### Input:
= = =

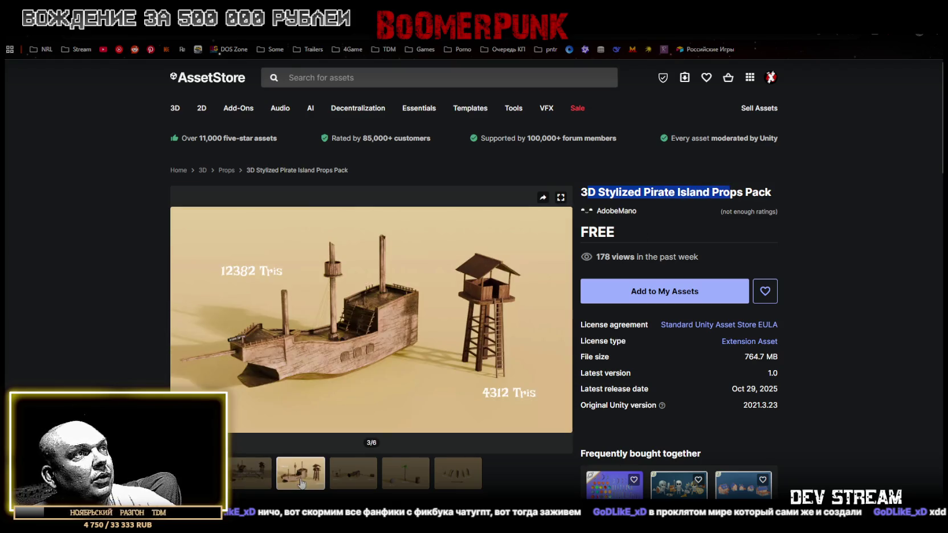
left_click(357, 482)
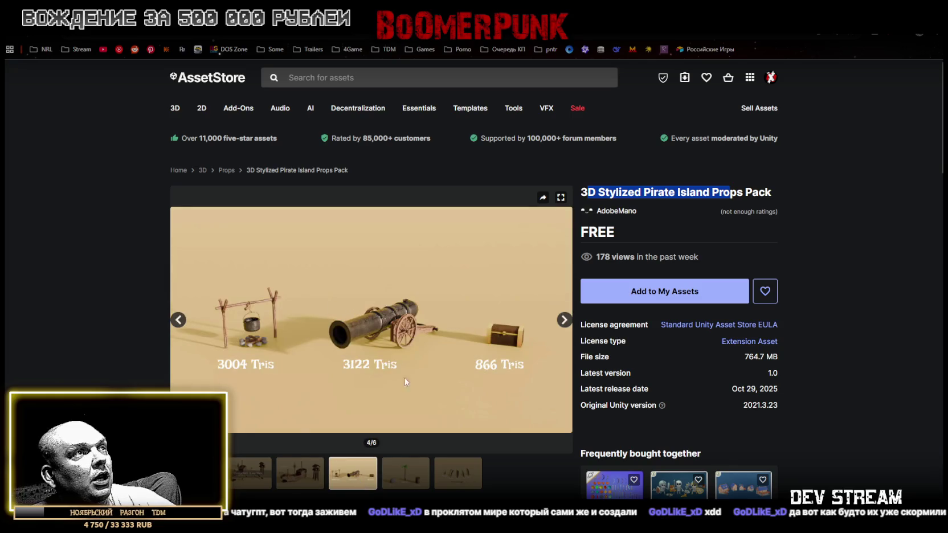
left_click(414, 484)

= = =

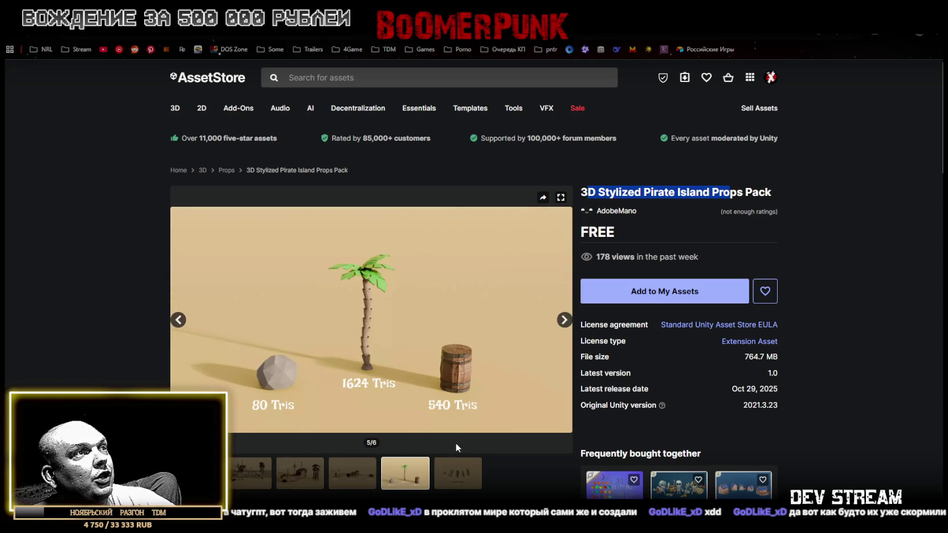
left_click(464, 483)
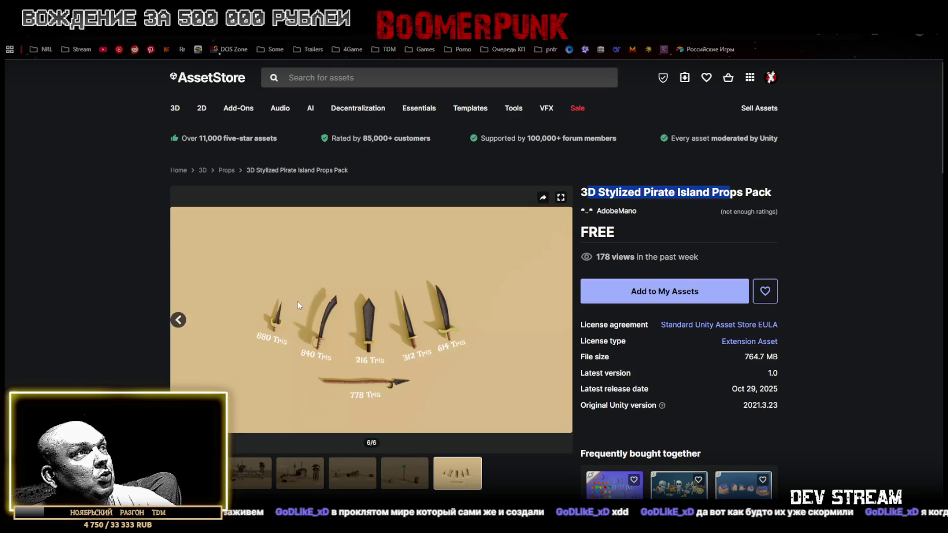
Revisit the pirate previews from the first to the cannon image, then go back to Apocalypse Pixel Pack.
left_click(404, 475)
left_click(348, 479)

= = =

### Your goal:
Retype the portion of the data above that starts on the line with "Revisit the pirate" and finishes on the line with "left_click(348, 479)", including both of those lines.

### Result:
Revisit the pirate previews from the first to the cannon image, then go back to Apocalypse Pixel Pack.
left_click(404, 475)
left_click(348, 479)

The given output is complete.